A fibrilação atrial diagnosticada como primeiro episódio após uma cirurgia cardíaca (post-operative FA ou POAF) é reconhecida como secundária ao processo cirúrgico e condições do pós-operatório, e sua incidência varia de 15 a 45%. Diversos mecanismos podem estar implicados, como processo inflamatório, estresse oxidativo, tônus simpático aumentado, distúrbios eletrolíticos e sobrecarga de volume.
As Diretrizes da ESC de 2016 sobre manejo de fibrilação atrial recomenda que a anticoagulação nesses pacientes deve ser considerada quando apresentarem alto risco tromboembólico, mas, sendo as evidências até o momento poucas e conflitantes, o grau de recomendação é IIa, com nível de evidência B.
Estudo recente publicado no JAMA Cardiology se propôs a estudar o risco tromboembólico em longo prazo de uma população que desenvolve FA após uma cirurgia de revascularização miocárdica, a partir de um registro dinamarquês com 7524 pacientes operados no Hospital Universitário de Copenhagen de 2000 a 2015.

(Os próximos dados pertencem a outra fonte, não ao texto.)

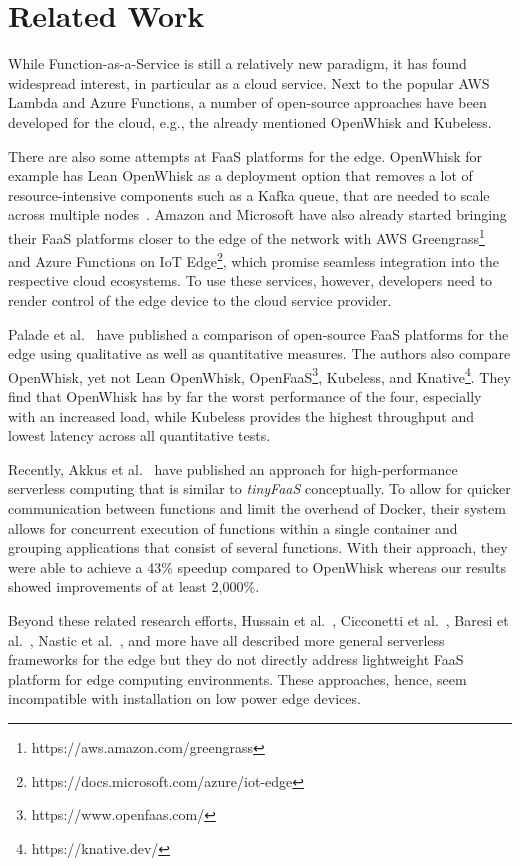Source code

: \chapter{Related Work}
\label{cha:relatedwork}

While Function-as-a-Service is still a relatively new paradigm, it has found widespread interest, in particular as a cloud service.
Next to the popular AWS Lambda and Azure Functions, a number of open-source approaches have been developed for the cloud, e.g., the already mentioned OpenWhisk and Kubeless.

There are also some attempts at FaaS platforms for the edge.
OpenWhisk for example has Lean OpenWhisk as a deployment option that removes a lot of resource-intensive components such as a Kafka queue, that are needed to scale across multiple nodes~\cite{Breitgand2018-fs}.
Amazon and Microsoft have also already started bringing their FaaS platforms closer to the edge of the network with AWS Greengrass\footnote{https://aws.amazon.com/greengrass} and Azure Functions on IoT Edge\footnote{https://docs.microsoft.com/azure/iot-edge}, which promise seamless integration into the respective cloud ecosystems.
To use these services, however, developers need to render control of the edge device to the cloud service provider.

Palade et al.~\cite{Palade2019-mo} have published a comparison of open-source FaaS platforms for the edge using qualitative as well as quantitative measures.
The authors also compare OpenWhisk, yet not Lean OpenWhisk, OpenFaaS\footnote{https://www.openfaas.com/}, Kubeless, and Knative\footnote{https://knative.dev/}.
They find that OpenWhisk has by far the worst performance of the four, especially with an increased load, while Kubeless provides the highest throughput and lowest latency across all quantitative tests.

Recently, Akkus et al.~\cite{Akkus2018-gj} have published an approach for high-performance serverless computing that is similar to \textit{tinyFaaS} conceptually.
To allow for quicker communication between functions and limit the overhead of Docker, their system allows for concurrent execution of functions within a single container and grouping applications that consist of several functions.
With their approach, they were able to achieve a 43\% speedup compared to OpenWhisk whereas our results showed improvements of at least 2,000\%.

Beyond these related research efforts, Hussain et al.~\cite{Hussain2019-mj}, Cicconetti et al.~\cite{Cicconetti2018-hw}, Baresi et al.~\cite{Baresi2017-jg}, Nastic et al.~\cite{Nastic2018-ec}, and more have all described more general serverless frameworks for the edge but they do not directly address lightweight FaaS platform for edge computing environments.
These approaches, hence, seem incompatible with installation on low power edge devices.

Os pacientes incluídos no estudo tinham mais de 18 anos, não apresentavam história prévia de FA, trombose venosa profunda, tromboembolismo pulmonar ou uso de anticoagulantes, desenvolveram FA durante a hospitalização após a cirurgia e tiveram alta. Foram comparados a uma população controle: FA não valvar diagnosticada em hospitalizações ou ambulatórios fora de contexto de pós-operatório, sendo então as duas populações pareadas em uma proporção 1:4 para idade, sexo e CHA2DS2VASC.
Dentre os 7524 pacientes submetidos à cirurgia, 30% (2324) desenvolveram FA no pós-operatório. Após aplicados os critérios de exclusão, 2108 pacientes foram incluídos no estudo (grupo POAF) e pareados a 8432 pacientes com FA primária (grupo controle). A idade média dos pacientes era 69 anos e o CHA2DSVAS2C médio em torno de 3 pontos.
A incidência de eventos tromboembólicos no grupo POAF foi significativamente menor após um seguimento médio de 5 anos (18,3 x 29,7 eventos/1000 pessoas-ano; HR ajustado 0,67, IC95% 0,55-0,81, p <0,001). O desfecho secundário de mortalidade por qualquer causa apresentou resultado semelhante (HR ajustado 0,55; IC95% 0,49-0,61; p < 0,001).
Em relação à prescrição de anticoagulantes, apenas 8% dos pacientes no grupo POAF iniciaram o uso dentro de 30 dias do diagnóstico e 42% no grupo controle. Ao final de 1 ano de seguimento, mais de um terço desses pacientes com POAF haviam abandonado o uso de anticoagulantes. Então, mesmo que a minoria dos pacientes no grupo POAF fizesse uso de terapia antitrombótica, o número de eventos foi menor.
Em uma segunda análise, quando comparados os pacientes que usaram NOAC com aqueles que não usaram, houve benefício do NOAC na prevenção de eventos embólicos nas duas populações (POAF e FA primária). Porém, o NOAC apenas reduziu mortalidade em longo prazo no grupo da FA primária.
Podemos concluir a partir destes achados que a FA no pós-operatório é uma entidade que não deve ser reconhecida e manejada da mesma forma que FA não valvar primária (diagnosticada em outro contexto), visto que não parecem possuir o mesmo perfil de risco de eventos tromboembólicos e mortalidade. Isso está de acordo inclusive com dados recentes em relação à fibrilação atrial secundária à síndrome coronariana aguda, sepse e distúrbios pulmonares, que também parecem apresentar um risco tromboembólico menor que na FA não valvar primária. Várias questões em relação à FA no pós-operatório ainda estão pendentes, como o tempo que se considera uma FA ainda como causa secundária relacionada à cirurgia. Maiores estudos e ensaios clínicos randomizados são necessários para definir o papel do anticoagulante e a duração da terapia antitrombótica nesta população.